Wherever the string "Courtyard" turns up in the data, copy the whole line.

# Hardware design source data

—————

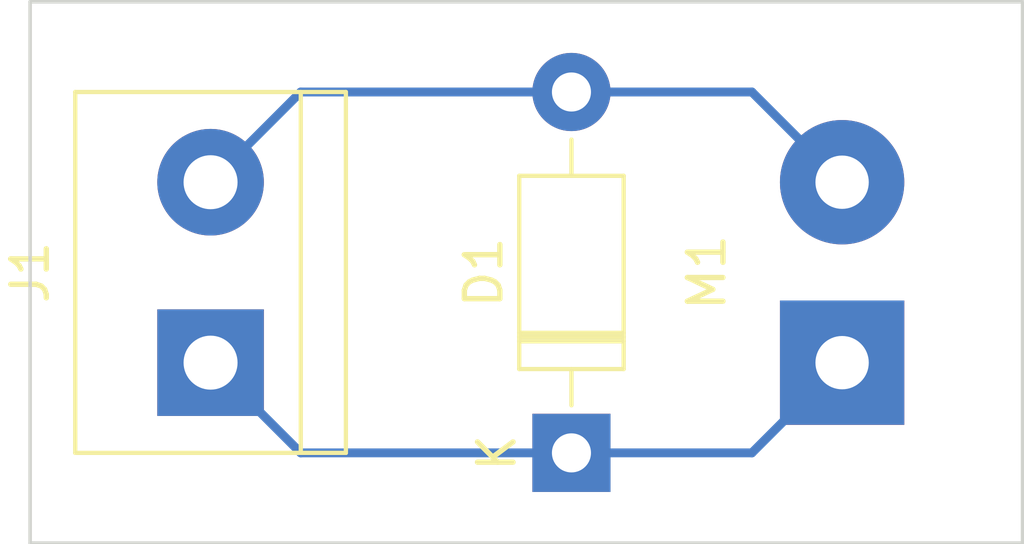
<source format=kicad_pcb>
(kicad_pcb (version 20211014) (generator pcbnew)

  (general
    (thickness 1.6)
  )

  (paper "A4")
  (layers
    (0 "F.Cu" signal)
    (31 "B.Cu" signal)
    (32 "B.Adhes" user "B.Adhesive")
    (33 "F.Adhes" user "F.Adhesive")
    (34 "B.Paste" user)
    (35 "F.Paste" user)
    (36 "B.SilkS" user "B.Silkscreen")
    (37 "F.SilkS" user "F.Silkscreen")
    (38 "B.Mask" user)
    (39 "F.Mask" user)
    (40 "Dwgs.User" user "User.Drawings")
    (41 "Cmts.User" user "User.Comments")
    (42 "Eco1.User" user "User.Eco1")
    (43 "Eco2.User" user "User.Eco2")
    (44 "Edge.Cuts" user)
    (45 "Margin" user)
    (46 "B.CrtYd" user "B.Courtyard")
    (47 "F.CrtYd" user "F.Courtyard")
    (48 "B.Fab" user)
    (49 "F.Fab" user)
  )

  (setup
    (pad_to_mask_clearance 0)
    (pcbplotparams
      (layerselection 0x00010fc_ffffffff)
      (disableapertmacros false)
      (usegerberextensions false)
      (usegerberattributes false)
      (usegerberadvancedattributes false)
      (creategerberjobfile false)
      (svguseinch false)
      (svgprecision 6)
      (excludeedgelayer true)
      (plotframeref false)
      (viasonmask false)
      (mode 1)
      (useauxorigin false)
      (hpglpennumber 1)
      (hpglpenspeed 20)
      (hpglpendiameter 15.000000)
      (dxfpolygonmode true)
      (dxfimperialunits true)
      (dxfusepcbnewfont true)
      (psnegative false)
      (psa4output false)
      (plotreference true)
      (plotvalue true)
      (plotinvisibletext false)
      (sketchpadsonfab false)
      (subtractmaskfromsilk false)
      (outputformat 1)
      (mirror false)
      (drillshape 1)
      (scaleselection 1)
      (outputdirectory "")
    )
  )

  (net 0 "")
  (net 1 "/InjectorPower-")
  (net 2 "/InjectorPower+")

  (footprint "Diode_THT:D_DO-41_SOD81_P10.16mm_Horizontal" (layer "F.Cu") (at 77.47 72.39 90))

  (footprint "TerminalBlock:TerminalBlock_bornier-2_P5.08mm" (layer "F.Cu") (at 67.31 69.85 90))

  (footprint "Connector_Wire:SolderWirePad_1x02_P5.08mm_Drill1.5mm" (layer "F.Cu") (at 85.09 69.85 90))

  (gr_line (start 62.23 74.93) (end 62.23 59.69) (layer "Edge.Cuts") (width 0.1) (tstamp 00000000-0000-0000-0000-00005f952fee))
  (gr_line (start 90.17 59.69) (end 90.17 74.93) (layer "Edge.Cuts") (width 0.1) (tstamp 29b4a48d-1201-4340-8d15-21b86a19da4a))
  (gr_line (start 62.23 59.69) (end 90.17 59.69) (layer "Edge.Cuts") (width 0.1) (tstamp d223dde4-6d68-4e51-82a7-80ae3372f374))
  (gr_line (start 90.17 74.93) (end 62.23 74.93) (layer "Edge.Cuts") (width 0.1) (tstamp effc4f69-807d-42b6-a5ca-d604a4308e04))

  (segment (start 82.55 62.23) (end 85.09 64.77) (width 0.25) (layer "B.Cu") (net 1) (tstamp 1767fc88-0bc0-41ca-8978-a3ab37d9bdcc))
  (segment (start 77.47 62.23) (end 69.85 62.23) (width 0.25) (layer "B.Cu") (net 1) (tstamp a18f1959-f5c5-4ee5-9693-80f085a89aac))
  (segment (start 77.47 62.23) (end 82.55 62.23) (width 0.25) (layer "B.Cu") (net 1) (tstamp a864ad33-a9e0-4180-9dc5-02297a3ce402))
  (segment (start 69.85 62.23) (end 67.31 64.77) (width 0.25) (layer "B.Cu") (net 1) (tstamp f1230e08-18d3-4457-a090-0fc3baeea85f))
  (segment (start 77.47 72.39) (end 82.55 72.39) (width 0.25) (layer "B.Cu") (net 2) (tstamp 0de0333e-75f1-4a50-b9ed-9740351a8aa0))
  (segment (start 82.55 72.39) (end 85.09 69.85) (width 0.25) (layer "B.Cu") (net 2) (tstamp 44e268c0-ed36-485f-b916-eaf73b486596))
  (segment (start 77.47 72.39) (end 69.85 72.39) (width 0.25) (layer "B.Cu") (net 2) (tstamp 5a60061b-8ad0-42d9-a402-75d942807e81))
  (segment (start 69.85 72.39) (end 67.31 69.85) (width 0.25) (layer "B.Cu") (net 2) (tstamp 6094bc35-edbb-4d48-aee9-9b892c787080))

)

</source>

—————

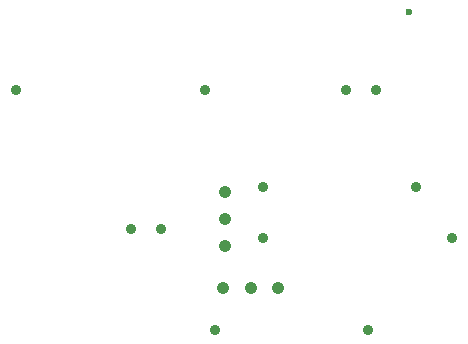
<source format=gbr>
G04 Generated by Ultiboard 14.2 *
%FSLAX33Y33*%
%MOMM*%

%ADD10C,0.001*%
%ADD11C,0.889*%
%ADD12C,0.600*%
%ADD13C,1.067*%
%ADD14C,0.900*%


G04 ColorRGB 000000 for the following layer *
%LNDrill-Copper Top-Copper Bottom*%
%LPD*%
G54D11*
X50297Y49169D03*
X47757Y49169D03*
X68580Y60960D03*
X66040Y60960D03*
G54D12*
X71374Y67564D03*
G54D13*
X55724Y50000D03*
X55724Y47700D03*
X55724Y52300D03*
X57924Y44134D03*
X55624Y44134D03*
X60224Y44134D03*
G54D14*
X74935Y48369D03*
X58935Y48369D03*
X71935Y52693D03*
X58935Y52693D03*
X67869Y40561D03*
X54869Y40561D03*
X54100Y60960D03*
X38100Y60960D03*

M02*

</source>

—————

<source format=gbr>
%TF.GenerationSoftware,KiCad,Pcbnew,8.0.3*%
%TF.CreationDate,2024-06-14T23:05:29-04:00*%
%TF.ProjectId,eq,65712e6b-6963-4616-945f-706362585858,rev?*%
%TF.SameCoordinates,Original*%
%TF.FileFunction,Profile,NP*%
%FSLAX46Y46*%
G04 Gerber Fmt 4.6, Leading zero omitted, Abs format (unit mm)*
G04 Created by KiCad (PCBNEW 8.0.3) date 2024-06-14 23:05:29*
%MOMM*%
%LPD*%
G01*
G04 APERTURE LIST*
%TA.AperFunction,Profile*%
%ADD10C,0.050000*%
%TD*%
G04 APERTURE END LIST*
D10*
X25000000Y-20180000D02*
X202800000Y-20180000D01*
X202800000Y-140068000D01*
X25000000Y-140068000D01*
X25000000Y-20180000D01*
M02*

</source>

—————

# Solution to this exercise
    (46 "B.CrtYd" user "B.Courtyard")
    (47 "F.CrtYd" user "F.Courtyard")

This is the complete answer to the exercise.